Probe after worker dies at Sai Kung building site

A worker died in hospital after he collapsed at a residential construction site in Sai Kung West Country Park yesterday.

A worker died in hospital after he collapsed at a residential construction site in Sai Kung West Country Park yesterday.

Lam Yin, 57, was operating a pneumatic drill to break up concrete on the ground floor of one of six village houses being built at Tai Tan, near Wong Shek pier, at about 10am when he collapsed.

Lam, the father of three children, was declared dead at Tseung Kwan O Hospital shortly after 12.15pm.

A government source said it was too early to tell whether his death was due to electrocution via faulty machinery or natural causes such as a heart attack.

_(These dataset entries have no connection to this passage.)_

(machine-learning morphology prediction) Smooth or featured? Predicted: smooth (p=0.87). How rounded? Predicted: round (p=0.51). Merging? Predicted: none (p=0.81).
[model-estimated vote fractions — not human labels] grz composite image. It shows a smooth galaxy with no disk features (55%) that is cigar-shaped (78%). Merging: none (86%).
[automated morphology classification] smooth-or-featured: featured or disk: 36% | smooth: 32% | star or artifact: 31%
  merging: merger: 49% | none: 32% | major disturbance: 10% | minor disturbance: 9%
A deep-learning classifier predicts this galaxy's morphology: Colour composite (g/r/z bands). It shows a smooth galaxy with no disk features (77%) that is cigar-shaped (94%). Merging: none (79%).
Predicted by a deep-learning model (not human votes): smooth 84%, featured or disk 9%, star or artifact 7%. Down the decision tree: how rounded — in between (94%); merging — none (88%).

"An autopsy will be carried out," a police spokeswoman said, adding that an initial investigation found nothing suspicious.

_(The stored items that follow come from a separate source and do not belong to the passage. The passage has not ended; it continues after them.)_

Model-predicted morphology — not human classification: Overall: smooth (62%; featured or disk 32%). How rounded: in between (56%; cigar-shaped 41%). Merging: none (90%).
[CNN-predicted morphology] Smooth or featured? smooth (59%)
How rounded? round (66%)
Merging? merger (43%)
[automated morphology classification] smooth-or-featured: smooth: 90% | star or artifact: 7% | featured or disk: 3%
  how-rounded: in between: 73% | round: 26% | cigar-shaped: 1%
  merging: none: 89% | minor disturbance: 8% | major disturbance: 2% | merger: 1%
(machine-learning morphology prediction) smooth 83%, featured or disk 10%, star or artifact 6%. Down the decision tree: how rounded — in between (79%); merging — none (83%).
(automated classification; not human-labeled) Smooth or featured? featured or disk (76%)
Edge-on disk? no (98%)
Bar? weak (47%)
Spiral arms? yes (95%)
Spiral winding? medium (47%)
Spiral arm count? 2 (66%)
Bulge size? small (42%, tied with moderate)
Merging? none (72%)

Officers from the Labour Department took statements from Lam's colleagues and inspected the site and machinery, while his family members burned incense and paper offerings.

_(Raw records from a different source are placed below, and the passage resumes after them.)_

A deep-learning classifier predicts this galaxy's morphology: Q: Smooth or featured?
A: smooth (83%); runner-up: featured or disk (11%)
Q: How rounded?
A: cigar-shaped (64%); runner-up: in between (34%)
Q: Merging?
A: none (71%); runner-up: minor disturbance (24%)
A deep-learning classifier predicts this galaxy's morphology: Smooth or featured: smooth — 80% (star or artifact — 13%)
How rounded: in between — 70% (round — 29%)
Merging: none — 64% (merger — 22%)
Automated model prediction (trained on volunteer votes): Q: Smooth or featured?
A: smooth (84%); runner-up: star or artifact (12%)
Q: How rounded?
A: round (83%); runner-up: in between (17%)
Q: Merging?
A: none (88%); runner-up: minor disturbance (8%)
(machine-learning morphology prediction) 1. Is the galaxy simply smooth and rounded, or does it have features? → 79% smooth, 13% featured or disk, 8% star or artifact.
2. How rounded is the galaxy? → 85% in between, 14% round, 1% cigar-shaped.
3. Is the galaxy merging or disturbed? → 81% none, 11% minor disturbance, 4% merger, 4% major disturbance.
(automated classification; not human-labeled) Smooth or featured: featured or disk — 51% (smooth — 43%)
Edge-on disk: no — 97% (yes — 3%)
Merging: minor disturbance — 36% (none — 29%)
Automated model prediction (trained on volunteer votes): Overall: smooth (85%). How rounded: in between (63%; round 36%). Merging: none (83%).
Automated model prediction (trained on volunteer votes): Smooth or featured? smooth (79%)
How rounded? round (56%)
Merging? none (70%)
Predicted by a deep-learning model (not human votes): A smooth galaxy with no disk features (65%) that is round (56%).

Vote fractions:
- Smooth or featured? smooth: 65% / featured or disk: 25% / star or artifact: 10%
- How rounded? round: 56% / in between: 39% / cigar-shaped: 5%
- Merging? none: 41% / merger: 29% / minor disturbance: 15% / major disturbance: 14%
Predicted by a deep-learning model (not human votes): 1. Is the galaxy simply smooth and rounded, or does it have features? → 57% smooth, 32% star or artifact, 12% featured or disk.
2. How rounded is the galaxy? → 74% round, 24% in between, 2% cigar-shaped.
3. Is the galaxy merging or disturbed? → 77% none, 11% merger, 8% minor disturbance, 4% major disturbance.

The house where the worker died was cordoned off and work was suspended on the whole project, which involved demolishing five Hakka-built houses more than 100 years old to make way for six modern homes.

There have been four fatal industrial accidents in the last five weeks.

On Thursday last week, a construction worker was hit by a metal pole at a Ma On Shan site. The 63-year-old was the father of Gavin Kwai Sze-kit, a former League of Social Democrats official who averted an arson attack on an MTR train in 2004. On July 26, a worker, 55, fell from a ladder while cleaning windows at Pamela Youde Nethersole Eastern Hospital in Chai Wan.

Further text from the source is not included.